To me, and this is just my own personal interpretation of it, there was a lot of criticism early on about the value of the property, and if you recall, there were estimates that were put out in The Globe and Mail about what they thought the properties were worth.
If you look at the documents that were around, like the BMO and Royal Bank study, you can find numbers that are fairly close to those in The Globe and Mail, and they were probably the source of them. But the government was, of course, aware that they wanted to be seen to be making a good deal, and making more money than what had been anticipated in this earlier item.
So what they did was to make a very simple adjustment, which is perhaps the best way of putting it. I wouldn't call it a trick. The lease price was revised upward by about $2 a square foot on all of the properties between the time the offer was put out for bid and the earlier studies that were the basis for the Royal Bank and BMO studies and the leaks to The Globe and Mail, etc.

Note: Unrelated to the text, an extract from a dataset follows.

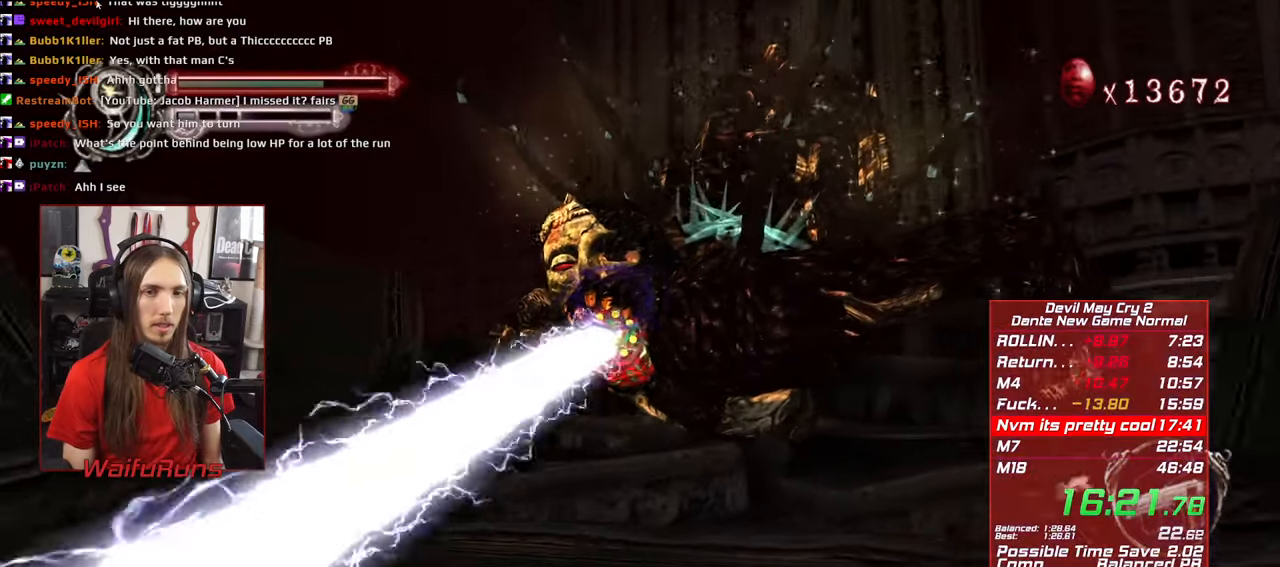
Gameplay with a controller (Xbox layout); each line is a JSON object with the inputs held at the frame after it (dt_ms = milliseconds from this image to that frame). "events" lists button and stick changes between this image and that frame as [ms after this image, input, new state], when the widget could be followed in between. Not read: L3 R3 START.
{"dt_ms": 500, "buttons": ["B", "R1"], "left_stick": "up-left", "right_stick": "center", "events": [[16, "B", "up"], [100, "B", "down"], [200, "B", "up"], [283, "B", "down"], [350, "B", "up"], [433, "B", "down"]]}
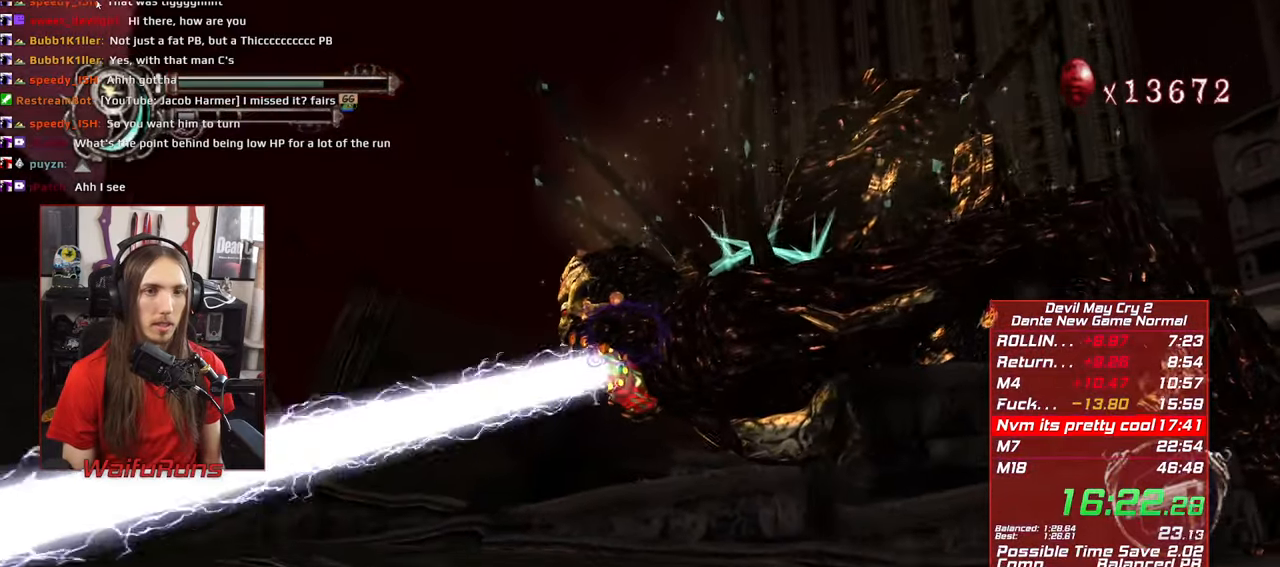
{"dt_ms": 500, "buttons": ["R1"], "left_stick": "up-left", "right_stick": "center", "events": [[16, "B", "up"], [116, "B", "down"], [216, "B", "up"], [266, "B", "down"], [350, "B", "up"], [416, "B", "down"], [500, "B", "up"]]}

So already they had set themselves up to do better, because they were saying “We'll give you more money, and you should pay more money. We're going to give you another $2 a square foot for 25 years. That's worth something to you, isn't it?” Of course it is, and that's why the bid prices that came in were at or even slightly above some of the prices that had appeared in those earlier articles. But in the interim, the value of the lease had gone up by $2 a square foot on average.
I don't have them with me, but we have those two columns of leases, the amounts in the two different documents. If you don't have them in the documents already provided to you, we'd be happy to make them available. I believe we can do that.